▸ **What needs to be done**
Take the entries below and print, exactly, the stretch from the line containing "cutting board: present" through the line containing "fruit bowl: present [588,358,660,402]", both included.

▸ **Data for this task**

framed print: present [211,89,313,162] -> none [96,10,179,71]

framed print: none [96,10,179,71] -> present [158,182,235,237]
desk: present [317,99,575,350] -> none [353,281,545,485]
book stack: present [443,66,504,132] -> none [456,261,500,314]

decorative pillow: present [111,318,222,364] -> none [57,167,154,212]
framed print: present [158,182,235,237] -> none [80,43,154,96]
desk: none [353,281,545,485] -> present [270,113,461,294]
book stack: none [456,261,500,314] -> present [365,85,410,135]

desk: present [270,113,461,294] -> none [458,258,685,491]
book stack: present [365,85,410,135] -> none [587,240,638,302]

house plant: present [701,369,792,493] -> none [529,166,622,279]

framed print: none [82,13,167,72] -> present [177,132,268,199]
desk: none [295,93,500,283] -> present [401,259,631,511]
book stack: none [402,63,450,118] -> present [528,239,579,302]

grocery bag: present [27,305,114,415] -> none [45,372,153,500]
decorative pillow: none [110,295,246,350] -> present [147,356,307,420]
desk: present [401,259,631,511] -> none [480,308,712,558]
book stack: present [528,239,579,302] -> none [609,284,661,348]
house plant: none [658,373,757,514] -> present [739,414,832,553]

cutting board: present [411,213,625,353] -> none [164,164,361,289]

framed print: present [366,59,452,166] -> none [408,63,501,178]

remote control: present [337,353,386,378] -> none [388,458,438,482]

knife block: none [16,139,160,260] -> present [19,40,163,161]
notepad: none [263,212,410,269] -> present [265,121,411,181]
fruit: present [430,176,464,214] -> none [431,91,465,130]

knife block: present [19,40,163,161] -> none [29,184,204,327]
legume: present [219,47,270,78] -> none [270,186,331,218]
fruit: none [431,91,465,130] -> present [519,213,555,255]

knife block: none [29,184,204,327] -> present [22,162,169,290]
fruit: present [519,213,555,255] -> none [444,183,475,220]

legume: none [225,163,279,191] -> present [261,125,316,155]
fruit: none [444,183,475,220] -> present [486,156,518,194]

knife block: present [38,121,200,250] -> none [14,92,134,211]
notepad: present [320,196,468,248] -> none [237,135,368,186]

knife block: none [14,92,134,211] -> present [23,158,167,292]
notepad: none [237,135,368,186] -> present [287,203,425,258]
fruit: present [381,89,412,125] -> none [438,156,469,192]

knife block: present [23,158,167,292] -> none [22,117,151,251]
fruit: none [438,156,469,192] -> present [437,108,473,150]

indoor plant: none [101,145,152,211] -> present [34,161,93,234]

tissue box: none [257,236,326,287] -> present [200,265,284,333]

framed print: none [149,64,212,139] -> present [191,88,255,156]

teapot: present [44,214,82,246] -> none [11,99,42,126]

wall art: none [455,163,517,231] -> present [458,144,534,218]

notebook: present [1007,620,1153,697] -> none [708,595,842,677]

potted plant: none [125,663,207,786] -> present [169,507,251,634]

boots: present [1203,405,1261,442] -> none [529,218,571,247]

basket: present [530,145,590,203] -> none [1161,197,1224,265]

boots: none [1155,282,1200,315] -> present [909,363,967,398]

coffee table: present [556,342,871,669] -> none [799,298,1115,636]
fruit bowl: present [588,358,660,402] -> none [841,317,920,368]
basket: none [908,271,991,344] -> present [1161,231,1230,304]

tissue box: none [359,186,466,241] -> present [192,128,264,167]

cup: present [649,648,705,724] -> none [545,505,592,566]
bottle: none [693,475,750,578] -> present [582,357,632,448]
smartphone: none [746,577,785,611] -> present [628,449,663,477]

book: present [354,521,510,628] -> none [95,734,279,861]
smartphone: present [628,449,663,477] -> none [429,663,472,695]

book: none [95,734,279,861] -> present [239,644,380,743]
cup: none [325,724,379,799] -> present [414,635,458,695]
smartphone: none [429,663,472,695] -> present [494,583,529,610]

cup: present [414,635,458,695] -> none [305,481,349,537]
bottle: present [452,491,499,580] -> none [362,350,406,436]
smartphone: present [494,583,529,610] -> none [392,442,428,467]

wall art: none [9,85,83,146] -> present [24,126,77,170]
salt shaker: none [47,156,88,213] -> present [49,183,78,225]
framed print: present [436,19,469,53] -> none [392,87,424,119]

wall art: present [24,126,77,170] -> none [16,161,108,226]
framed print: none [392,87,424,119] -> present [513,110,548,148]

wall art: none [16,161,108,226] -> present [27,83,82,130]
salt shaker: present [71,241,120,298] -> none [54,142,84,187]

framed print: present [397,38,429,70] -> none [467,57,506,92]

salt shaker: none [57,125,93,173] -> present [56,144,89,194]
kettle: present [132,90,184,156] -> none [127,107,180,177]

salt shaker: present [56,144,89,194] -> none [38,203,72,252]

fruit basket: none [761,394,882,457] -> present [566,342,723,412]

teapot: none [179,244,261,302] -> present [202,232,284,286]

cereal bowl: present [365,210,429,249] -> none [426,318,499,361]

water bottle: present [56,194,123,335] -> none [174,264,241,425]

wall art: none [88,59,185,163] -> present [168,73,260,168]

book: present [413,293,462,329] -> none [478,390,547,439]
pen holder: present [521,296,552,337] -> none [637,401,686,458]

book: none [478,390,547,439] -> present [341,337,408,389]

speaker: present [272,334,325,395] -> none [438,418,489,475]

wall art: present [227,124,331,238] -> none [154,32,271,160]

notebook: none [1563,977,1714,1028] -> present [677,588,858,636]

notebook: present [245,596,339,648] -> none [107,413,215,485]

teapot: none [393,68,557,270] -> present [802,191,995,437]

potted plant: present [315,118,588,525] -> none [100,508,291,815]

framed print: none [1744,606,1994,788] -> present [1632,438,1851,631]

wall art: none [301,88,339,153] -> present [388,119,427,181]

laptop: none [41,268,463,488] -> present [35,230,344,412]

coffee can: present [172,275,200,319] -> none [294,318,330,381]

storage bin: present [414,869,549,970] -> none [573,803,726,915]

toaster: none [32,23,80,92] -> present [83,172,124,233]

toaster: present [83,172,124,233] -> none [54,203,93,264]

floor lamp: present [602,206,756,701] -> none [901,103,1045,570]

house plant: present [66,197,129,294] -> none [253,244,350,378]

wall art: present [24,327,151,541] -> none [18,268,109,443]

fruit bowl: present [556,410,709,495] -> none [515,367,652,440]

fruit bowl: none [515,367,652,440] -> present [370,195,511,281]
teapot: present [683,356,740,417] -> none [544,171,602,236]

▸ **Expected output**
cutting board: present [411,213,625,353] -> none [164,164,361,289]

framed print: present [366,59,452,166] -> none [408,63,501,178]

remote control: present [337,353,386,378] -> none [388,458,438,482]

knife block: none [16,139,160,260] -> present [19,40,163,161]
notepad: none [263,212,410,269] -> present [265,121,411,181]
fruit: present [430,176,464,214] -> none [431,91,465,130]

knife block: present [19,40,163,161] -> none [29,184,204,327]
legume: present [219,47,270,78] -> none [270,186,331,218]
fruit: none [431,91,465,130] -> present [519,213,555,255]

knife block: none [29,184,204,327] -> present [22,162,169,290]
fruit: present [519,213,555,255] -> none [444,183,475,220]

legume: none [225,163,279,191] -> present [261,125,316,155]
fruit: none [444,183,475,220] -> present [486,156,518,194]

knife block: present [38,121,200,250] -> none [14,92,134,211]
notepad: present [320,196,468,248] -> none [237,135,368,186]

knife block: none [14,92,134,211] -> present [23,158,167,292]
notepad: none [237,135,368,186] -> present [287,203,425,258]
fruit: present [381,89,412,125] -> none [438,156,469,192]

knife block: present [23,158,167,292] -> none [22,117,151,251]
fruit: none [438,156,469,192] -> present [437,108,473,150]

indoor plant: none [101,145,152,211] -> present [34,161,93,234]

tissue box: none [257,236,326,287] -> present [200,265,284,333]

framed print: none [149,64,212,139] -> present [191,88,255,156]

teapot: present [44,214,82,246] -> none [11,99,42,126]

wall art: none [455,163,517,231] -> present [458,144,534,218]

notebook: present [1007,620,1153,697] -> none [708,595,842,677]

potted plant: none [125,663,207,786] -> present [169,507,251,634]

boots: present [1203,405,1261,442] -> none [529,218,571,247]

basket: present [530,145,590,203] -> none [1161,197,1224,265]

boots: none [1155,282,1200,315] -> present [909,363,967,398]

coffee table: present [556,342,871,669] -> none [799,298,1115,636]
fruit bowl: present [588,358,660,402] -> none [841,317,920,368]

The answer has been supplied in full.